Supreme Court Rejects How Texas Evaluates Mental Disability in Death-Row Inmates

WASHINGTON (The Dallas Morning News/TNS) —

Supreme Court, Texas, mental disability, death-row, death-row inmates, Constitution, cruel and unusual punishment, cruel and unusual

The Supreme Court ruled on Tuesday that Texas’ method for evaluating mental disability in death-row inmates was a violation of the Constitution’s prohibition of “cruel and unusual punishment.”

The court ordered Texas to use modern medical standards, rather than the criteria the state currently use, which are based on medical standards from 1992, to determine whether death row inmates are fit to be executed.

The inmate in question — Bobby Moore, who has been on death row for more than 36 years — will have his case sent back to Texas’ highest criminal court for reevaluation. A trial judge once declared Moore intellectually disabled, noting, among other evidence, that Moore still had trouble understanding the days of the week and the seasons of the year.

The justices voted 5-3 to reject Texas’ method for evaluating mental disability, with Chief Justice John Roberts and Justices Clarence Thomas and Samuel Alito dissenting.

Justice Ruth Bader Ginsburg, who wrote the court’s opinion, rejected Texas’ current approach in no uncertain terms. For years, Texas has used a test called the Briseño standard to evaluate mental disability. The test involves a 1992 definition of disability used by the American Association on Mental Retardation as well as a number of subjective factors devised by a former judge.

Because the former judge, Cathy Cochran, quoted a John Steinbeck novel in her original ruling, citing the character Lennie Small as an example of someone who should be exempt from the death penalty, some critics refer to the method she devised as “the Lennie standard.”

RECORDS -
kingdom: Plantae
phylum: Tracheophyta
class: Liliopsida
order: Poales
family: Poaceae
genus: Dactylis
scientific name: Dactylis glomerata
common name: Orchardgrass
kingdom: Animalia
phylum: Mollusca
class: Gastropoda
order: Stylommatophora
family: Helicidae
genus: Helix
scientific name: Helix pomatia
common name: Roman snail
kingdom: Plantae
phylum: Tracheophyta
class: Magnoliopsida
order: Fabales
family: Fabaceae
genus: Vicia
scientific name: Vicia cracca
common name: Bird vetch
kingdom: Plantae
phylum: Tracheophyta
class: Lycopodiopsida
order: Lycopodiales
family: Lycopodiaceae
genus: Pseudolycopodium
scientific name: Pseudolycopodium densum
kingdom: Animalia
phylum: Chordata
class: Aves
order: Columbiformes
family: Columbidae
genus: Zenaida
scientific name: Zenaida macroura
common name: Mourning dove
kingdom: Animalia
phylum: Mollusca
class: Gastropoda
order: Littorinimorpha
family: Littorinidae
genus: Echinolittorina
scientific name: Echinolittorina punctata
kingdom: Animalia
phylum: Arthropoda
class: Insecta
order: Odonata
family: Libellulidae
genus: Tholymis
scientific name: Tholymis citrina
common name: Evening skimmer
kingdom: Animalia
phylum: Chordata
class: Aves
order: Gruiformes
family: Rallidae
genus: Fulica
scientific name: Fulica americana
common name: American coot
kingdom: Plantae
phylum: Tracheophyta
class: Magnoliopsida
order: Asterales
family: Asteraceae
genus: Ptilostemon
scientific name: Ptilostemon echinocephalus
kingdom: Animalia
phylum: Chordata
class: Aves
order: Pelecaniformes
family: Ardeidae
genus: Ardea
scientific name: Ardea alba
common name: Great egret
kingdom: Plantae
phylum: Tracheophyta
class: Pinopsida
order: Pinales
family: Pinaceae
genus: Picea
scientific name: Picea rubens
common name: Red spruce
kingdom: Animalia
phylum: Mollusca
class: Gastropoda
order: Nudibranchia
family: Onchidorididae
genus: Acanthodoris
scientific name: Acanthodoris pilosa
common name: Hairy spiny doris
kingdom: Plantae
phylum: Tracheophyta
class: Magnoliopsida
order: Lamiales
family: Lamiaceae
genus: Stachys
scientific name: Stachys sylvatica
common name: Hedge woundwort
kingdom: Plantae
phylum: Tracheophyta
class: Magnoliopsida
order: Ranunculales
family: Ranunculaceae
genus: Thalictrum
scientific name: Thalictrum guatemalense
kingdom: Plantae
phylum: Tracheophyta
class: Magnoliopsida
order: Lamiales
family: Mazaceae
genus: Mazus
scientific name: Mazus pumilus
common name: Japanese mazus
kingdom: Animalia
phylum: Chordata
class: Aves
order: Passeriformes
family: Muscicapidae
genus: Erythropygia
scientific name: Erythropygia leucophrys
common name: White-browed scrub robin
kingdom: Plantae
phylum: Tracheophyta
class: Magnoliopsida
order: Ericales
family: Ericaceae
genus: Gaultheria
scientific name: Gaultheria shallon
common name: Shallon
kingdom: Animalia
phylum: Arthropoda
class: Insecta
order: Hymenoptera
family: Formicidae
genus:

WHAT YOU HAVE TO DO - Proceed with the news article above on the Supreme Court ruling against Texas's method of evaluating mental disability in death-row inmates, continuing from its final sentence.

ANSWER BOX -
The Texas court “advanced lay perceptions of intellectual disability,” Ginsburg wrote. “Those stereotypes, much more than medical and clinical appraisals, spark skepticism.”

The case began in 1980, when Moore, who was 20, was involved in a grocery store robbery in Houston. Moore shot and killed James McCarble, the 73-year-old clerk behind the counter.

Two months later, he was sentenced to death. But lawyers for Moore, who was still illiterate at the age of 14, argued that he was severely intellectually disabled, and made Moore’s intellectual disability a major part of their appeal strategy.

In 2002, the Supreme Court banned the execution of individuals with intellectual disabilities, noting that it was a violation of the Constitution’s ban on cruel and unusual punishment. The court gave broad leeway to the states to determine who qualified as intellectually disabled.

In the court’s ruling on Tuesday, Ginsburg wrote that court hadn’t licensed “disregard of current medical standards.” Disregarding modern medical criteria, she said, is what Texas was trying to do.